Task details>
Reproduce the entire listing below verbatim.

Listed records>
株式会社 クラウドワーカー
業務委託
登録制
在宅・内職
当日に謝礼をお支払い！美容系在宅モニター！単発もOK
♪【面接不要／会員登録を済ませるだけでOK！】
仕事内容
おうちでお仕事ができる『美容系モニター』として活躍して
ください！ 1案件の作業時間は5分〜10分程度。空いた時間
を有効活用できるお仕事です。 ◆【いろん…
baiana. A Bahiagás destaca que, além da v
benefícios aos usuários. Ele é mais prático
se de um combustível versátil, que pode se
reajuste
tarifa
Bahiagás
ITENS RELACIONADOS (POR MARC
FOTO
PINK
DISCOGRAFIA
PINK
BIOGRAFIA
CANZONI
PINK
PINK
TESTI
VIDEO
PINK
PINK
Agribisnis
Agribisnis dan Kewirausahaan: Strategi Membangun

Response to this task>
株式会社 クラウドワーカー
業務委託
登録制
在宅・内職
当日に謝礼をお支払い！美容系在宅モニター！単発もOK
♪【面接不要／会員登録を済ませるだけでOK！】
仕事内容
おうちでお仕事ができる『美容系モニター』として活躍して
ください！ 1案件の作業時間は5分〜10分程度。空いた時間
を有効活用できるお仕事です。 ◆【いろん…
baiana. A Bahiagás destaca que, além da v
benefícios aos usuários. Ele é mais prático
se de um combustível versátil, que pode se
reajuste
tarifa
Bahiagás
ITENS RELACIONADOS (POR MARC
FOTO
PINK
DISCOGRAFIA
PINK
BIOGRAFIA
CANZONI
PINK
PINK
TESTI
VIDEO
PINK
PINK
Agribisnis
Agribisnis dan Kewirausahaan: Strategi Membangun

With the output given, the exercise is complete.